The OSIP "explicitly placed NASA in the role of technology developer and NOAA in the role of sustaining satellite operations," the agencies say in a recent report to Congress. Under the new OSIP program, NASA and NOAA would jointly define instrument requirements for Earth science spacecraft.
NASA would develop and launch new instruments to demonstrate their viability, while NOAA would plan and budget for the transition of those instruments into operational systems, including paying for the operational spacecraft.
As required by NASA's 2005 authorizing legislation, NASA and NOAA jointly prepared the first in an annual series of reports to Congress on their planned coordination on Earth science programs for the coming fiscal year. The report follows criticism of the agencies on Capitol Hill for their lack of any formal plan to develop a follow-on to QuikSCAT (Quick Scatterometer) - an aging NASA research spacecraft whose data on ocean surface winds has proven useful to NOAA hurricane forecasters.
NOAA has since publicly downplayed the importance of QuikSCAT to hurricane forecasting, while assuring lawmakers that it does have a plan for mitigating the loss of data should the spacecraft fail (DAILY, July 20).
"During the coming year, NASA and NOAA will continue to work closely to identify the most appropriate means to meet operational requirements in the post-QuikSCAT era," the report says. Options include securing timely access to scatterometer data from foreign spacecraft such as Europe's ASCAT, and developing plans for flying a new "QuikSCAT-type" sensor whose wind readings would be less affected by heavy rains - a limitation for QuikSCAT that reduces its usefulness once a hurricane actually forms.
From now on, the report says, when NASA considers extending one of its scientific missions beyond their initial duration - typically 3-5 years - the agency will provide an opportunity for NOAA or other federal agencies that make operational use of the satellite's data to make the case for its continued operation and propose joint funding arrangements.

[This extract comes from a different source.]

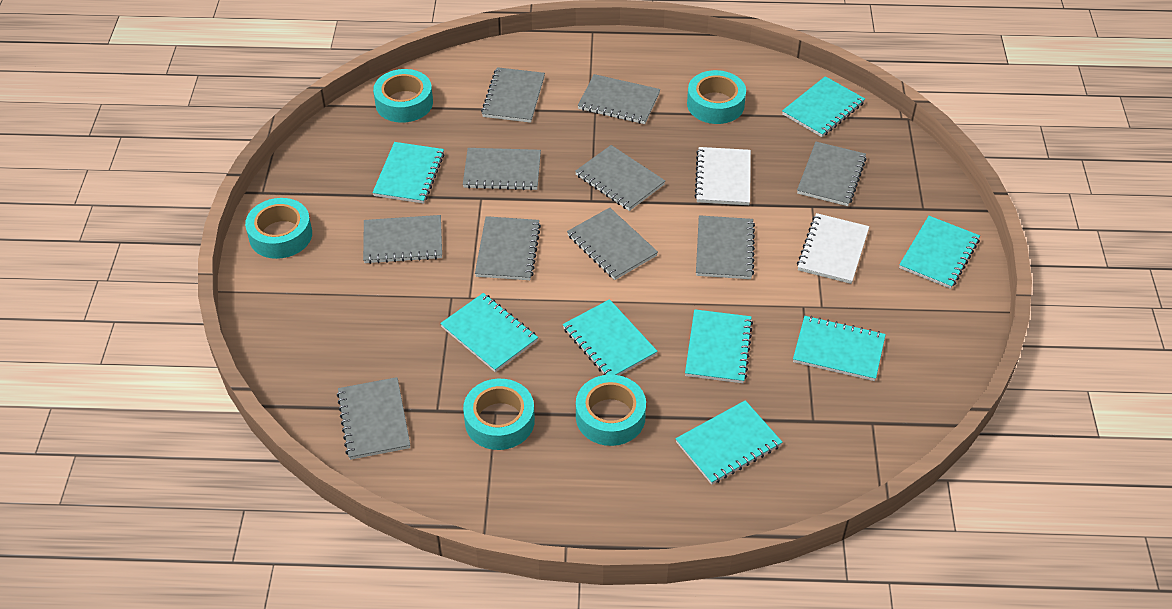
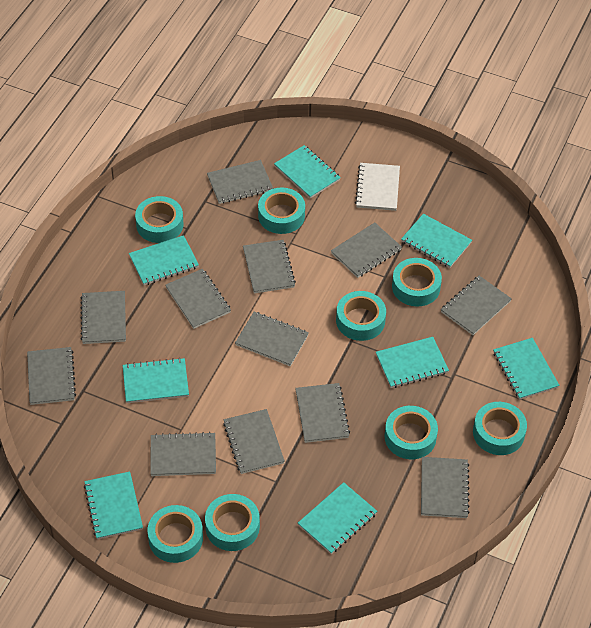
grey notebook: [337,377,410,460] [363,215,442,264] [463,148,541,190] [475,216,541,280] [481,67,545,123] [567,208,658,280] [575,145,665,211] [578,74,660,124] [696,215,755,279] [797,142,867,206] = 10 -> [27,347,76,405] [81,291,126,344] [150,432,216,476] [165,269,231,329] [207,160,273,204] [223,409,285,474] [235,312,309,366] [243,240,296,293] [295,383,350,443] [331,222,402,278] [421,457,470,518] [441,276,512,335] = 12
turquoise tape: [245,198,312,259] [373,69,433,123] [463,379,535,450] [576,375,646,446] [687,70,746,124] = 5 -> [135,196,183,243] [148,505,203,563] [205,494,260,551] [258,187,305,234] [336,291,386,341] [385,406,438,459] [392,258,442,307] [473,402,527,455] = 8
white notebook: [694,147,751,205] [797,213,869,284] = 2 -> [355,163,400,211] = 1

Meanwhile, in response to the National Research Council's recent Decadal Survey on Earth Science and Applications from Space, NOAA and NASA continue to work together on options for mitigating the anticipated data loss resulting from the scaling back of the National Polar-orbiting Operational Environmental Satellite System (NPOESS) and Geostationary Operational Environmental Satellite (GOES)-R programs. Both programs had satellites and sensors cut from them in response to multi-billion dollar cost overruns.
The results of the studies on NPOESS and GOES-R will "inform each agency's FY 2009 and subsequent budget submissions," the report says.